The right to defend yourself is a state law issue, not a constitutional issue. The right to bear arms is a little different, and not really addressed by Coburn's question. I wish he had worded it differently.
Posted by: mbs | July 15, 2009 at 08:56 AM
The only reason she would not express a personal opinion is that she knows it won't go over well with the Republicans on the committee. Everyone has an opinion, there is absolutely no reason that the commitee shouldn't be able to get her personal opinion on what she thinks about the 2nd Amendment, is it an individual right and does it apply to the states...in her opinion...we are not asking what the Supreme Court has held to be the rule..we are asking what her opinion is.
Posted by: Spacedevil | July 15, 2009 at 09:45 AM
You might want to revisit that video. He did not say "explaning to do". He clearly said you would have "some splainin to do". As in Ricky Ricardo speaking to Lucy after she has done something crazy. There is a difference and it should have been noted. I am not saying it is necessarily a racist or sexist comment but at minimum it is an insensitive one on both levels. He is speaking to a Latina nominee to the SC--an issue that has been front and center in this process.

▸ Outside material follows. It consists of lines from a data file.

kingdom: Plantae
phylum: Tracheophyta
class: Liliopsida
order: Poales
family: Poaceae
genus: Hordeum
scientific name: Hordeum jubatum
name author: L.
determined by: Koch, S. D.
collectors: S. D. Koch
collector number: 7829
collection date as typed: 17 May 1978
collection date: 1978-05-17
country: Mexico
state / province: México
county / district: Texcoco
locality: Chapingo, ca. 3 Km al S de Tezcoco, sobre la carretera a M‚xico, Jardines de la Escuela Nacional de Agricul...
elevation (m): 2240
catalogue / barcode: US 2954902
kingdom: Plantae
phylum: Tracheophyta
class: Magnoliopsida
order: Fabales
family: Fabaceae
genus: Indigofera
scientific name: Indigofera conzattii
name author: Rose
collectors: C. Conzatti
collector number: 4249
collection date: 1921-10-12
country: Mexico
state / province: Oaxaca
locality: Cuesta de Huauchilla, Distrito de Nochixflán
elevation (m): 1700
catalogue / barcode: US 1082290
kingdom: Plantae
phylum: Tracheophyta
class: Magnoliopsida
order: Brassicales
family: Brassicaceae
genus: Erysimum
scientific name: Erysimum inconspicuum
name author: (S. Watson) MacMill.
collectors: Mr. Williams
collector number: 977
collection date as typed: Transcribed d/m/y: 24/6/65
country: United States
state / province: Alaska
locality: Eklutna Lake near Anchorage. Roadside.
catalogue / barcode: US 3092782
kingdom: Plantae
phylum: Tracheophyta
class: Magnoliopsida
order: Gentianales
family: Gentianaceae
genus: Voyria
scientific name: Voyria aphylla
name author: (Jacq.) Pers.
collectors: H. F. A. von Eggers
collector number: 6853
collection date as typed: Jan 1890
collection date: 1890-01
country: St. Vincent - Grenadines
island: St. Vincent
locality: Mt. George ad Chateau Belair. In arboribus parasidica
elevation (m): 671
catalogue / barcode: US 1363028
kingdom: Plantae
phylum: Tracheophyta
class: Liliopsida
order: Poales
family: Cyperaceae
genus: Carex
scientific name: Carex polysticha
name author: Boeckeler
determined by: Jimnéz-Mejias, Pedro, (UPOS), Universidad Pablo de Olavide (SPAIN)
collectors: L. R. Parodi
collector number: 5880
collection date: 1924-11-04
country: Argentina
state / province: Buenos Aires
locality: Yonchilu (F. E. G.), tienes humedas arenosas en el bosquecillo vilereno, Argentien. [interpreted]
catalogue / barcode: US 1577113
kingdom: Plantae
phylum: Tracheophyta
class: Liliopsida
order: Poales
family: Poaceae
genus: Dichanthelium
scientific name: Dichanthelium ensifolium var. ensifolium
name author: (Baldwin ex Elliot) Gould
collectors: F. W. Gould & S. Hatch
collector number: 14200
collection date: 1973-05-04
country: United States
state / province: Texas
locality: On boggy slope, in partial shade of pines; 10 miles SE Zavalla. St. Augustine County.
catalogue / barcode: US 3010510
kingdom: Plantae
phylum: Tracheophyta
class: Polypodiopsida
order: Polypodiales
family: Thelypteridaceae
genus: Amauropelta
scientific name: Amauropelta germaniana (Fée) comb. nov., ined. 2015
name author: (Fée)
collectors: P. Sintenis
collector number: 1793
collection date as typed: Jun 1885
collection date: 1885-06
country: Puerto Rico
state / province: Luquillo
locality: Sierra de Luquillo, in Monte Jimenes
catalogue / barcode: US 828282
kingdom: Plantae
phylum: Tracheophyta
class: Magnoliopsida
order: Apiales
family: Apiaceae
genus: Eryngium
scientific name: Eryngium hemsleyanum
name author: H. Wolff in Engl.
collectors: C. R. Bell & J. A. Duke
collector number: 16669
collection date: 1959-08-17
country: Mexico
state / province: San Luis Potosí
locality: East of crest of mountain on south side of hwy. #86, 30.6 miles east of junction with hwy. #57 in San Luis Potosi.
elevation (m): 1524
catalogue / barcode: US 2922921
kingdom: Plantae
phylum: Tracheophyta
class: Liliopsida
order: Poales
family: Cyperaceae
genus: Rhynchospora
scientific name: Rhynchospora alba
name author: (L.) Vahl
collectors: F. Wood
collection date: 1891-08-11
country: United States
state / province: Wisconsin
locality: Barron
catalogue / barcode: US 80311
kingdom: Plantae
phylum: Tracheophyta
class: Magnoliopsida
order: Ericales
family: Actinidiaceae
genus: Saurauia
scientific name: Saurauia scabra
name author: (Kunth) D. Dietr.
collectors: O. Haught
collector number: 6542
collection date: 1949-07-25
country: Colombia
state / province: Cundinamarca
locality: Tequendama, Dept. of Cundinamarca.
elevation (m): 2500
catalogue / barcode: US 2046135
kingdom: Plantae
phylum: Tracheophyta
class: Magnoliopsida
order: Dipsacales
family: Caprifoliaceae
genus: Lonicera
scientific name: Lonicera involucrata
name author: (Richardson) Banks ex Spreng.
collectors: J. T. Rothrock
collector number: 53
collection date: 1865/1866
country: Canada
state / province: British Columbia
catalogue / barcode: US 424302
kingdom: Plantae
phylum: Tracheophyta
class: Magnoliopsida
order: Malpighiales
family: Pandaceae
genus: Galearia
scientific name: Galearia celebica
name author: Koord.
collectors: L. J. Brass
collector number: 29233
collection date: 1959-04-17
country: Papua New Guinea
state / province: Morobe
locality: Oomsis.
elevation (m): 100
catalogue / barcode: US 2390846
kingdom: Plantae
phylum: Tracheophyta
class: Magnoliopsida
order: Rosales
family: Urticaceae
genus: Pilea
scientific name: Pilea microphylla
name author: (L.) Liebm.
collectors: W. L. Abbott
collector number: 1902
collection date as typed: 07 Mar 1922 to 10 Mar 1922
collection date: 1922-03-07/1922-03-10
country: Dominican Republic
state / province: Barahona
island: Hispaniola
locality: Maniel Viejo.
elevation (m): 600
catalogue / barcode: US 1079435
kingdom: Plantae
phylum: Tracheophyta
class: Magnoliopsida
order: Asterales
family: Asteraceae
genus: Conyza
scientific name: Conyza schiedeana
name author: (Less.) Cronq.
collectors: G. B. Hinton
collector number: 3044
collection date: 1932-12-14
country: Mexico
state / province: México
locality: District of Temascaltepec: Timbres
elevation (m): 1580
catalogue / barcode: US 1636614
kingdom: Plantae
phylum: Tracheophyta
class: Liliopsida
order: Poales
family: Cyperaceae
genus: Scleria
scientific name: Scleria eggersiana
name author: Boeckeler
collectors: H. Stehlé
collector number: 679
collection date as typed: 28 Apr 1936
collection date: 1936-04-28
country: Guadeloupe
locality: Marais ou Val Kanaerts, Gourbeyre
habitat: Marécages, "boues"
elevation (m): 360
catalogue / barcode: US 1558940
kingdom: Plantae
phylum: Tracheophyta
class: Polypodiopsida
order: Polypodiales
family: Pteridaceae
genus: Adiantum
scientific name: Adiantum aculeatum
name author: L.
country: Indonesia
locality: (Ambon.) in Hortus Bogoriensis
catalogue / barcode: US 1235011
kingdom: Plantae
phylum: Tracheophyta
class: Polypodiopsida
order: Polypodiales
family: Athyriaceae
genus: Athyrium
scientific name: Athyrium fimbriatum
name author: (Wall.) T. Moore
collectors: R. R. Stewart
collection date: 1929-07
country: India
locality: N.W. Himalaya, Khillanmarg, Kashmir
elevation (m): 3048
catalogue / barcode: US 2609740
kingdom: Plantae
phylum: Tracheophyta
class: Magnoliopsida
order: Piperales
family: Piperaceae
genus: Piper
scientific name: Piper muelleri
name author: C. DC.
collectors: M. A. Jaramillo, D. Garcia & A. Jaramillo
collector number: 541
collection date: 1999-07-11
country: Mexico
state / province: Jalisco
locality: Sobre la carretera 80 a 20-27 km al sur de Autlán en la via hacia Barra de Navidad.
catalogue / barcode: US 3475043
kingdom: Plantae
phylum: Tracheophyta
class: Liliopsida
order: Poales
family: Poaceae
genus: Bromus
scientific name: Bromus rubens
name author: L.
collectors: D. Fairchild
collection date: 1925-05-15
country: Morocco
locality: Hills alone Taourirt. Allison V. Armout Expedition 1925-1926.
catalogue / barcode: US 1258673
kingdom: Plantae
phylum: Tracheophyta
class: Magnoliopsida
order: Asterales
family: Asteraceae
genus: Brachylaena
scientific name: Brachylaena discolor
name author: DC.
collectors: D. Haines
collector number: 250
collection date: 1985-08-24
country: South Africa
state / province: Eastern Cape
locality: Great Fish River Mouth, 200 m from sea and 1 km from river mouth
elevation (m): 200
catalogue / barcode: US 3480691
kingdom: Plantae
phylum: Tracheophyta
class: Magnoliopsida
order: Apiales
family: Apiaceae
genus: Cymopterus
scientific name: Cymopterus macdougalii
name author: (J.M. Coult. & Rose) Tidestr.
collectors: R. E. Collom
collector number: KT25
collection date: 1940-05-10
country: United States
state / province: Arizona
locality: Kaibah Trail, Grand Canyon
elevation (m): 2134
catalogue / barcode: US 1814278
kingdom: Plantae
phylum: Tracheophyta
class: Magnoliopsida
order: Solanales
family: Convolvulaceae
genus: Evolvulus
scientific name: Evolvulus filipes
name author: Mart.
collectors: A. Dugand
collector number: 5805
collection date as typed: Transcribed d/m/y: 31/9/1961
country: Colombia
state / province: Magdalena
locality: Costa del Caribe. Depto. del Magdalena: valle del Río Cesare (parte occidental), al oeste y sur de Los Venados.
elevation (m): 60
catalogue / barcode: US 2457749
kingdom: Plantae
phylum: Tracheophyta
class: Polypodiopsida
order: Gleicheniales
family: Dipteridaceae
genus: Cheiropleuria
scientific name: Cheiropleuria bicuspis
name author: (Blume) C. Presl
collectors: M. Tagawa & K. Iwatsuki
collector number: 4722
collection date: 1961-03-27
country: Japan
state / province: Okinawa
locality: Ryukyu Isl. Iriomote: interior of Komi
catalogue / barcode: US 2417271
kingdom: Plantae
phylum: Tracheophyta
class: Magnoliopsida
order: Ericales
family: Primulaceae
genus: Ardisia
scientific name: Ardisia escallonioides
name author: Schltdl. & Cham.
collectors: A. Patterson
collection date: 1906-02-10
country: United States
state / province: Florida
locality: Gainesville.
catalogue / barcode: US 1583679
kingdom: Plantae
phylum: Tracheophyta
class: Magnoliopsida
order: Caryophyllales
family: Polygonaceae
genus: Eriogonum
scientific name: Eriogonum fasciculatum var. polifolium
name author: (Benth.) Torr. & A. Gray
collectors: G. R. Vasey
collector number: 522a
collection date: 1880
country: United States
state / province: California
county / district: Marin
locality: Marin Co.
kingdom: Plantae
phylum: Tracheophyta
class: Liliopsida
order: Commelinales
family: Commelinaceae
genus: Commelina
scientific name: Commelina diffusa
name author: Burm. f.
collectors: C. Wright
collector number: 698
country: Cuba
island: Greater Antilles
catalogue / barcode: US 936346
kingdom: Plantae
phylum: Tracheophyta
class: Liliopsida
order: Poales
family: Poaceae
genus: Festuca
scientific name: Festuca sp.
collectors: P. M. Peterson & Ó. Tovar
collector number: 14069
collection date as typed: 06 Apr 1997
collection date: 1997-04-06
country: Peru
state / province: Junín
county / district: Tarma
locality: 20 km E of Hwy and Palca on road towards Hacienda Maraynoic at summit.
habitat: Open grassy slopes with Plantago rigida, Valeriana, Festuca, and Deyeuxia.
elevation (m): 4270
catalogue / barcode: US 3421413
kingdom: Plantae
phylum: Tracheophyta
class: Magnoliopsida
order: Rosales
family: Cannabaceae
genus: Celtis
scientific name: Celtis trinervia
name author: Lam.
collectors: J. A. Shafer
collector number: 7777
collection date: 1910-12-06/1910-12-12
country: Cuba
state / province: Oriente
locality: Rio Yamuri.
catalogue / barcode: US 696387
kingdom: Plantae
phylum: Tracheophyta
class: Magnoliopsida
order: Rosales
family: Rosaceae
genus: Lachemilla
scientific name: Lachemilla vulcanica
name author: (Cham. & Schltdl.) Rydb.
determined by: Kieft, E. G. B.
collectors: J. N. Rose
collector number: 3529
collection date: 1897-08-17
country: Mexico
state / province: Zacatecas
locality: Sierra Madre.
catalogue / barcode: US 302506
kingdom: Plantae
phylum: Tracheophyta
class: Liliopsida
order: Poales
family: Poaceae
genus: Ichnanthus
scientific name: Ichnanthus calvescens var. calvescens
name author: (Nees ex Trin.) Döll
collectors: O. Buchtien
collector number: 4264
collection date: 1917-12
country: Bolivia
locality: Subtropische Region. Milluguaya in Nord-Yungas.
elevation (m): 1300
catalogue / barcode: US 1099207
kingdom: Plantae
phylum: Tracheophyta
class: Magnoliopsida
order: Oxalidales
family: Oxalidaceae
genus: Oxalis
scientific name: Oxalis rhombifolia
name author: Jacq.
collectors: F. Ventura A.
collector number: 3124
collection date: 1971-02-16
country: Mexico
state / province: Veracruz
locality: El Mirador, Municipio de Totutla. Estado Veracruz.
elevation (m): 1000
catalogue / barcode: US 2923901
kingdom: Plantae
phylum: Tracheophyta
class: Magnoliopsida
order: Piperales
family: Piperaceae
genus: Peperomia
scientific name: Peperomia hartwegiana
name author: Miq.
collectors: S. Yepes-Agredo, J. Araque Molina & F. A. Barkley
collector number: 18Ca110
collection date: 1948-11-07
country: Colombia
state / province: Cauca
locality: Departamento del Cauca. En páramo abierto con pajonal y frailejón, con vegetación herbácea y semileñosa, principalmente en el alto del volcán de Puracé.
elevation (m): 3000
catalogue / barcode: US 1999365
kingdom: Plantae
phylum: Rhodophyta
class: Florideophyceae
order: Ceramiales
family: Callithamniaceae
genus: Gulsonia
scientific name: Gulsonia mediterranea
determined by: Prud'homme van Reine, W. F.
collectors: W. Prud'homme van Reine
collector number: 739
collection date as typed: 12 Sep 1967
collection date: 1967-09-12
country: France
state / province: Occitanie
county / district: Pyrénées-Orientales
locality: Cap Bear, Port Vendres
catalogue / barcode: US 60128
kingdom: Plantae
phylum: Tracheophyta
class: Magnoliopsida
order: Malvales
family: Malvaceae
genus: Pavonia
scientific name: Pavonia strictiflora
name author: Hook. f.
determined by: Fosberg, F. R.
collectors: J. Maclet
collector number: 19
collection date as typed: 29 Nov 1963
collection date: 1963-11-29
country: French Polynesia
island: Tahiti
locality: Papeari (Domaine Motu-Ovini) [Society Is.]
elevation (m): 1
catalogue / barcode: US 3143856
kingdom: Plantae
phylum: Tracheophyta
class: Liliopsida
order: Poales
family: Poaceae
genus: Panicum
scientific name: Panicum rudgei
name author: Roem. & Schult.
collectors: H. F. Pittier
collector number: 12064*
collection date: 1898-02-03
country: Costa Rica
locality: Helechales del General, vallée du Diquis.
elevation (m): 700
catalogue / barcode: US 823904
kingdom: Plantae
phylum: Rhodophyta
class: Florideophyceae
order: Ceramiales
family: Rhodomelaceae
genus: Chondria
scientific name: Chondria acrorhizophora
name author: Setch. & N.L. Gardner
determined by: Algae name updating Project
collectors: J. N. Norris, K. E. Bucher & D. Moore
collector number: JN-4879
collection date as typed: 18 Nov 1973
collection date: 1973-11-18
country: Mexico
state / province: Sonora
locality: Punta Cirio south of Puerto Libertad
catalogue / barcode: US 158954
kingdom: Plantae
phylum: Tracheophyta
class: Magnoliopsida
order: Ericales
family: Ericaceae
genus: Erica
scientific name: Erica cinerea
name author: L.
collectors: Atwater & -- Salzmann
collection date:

At best he has a tin ear and at worst, we arguably saw a glimpse of his inner thought process.
Posted by: Latino Atty | July 15, 2009 at 11:19 AM
mbs STATED,"The right to defend yourself is a state law issue, not a constitutional issue."
I don't take issue with this unfortunate reality in this country but it should be obvious that, without self defense of life and property, every single OTHER right is a moot point ! The government is not sworn, or responsible to protect us. They will not reimburse us for stolen, or damaged property, never mind make recompenses for the lives of us or our loved ones.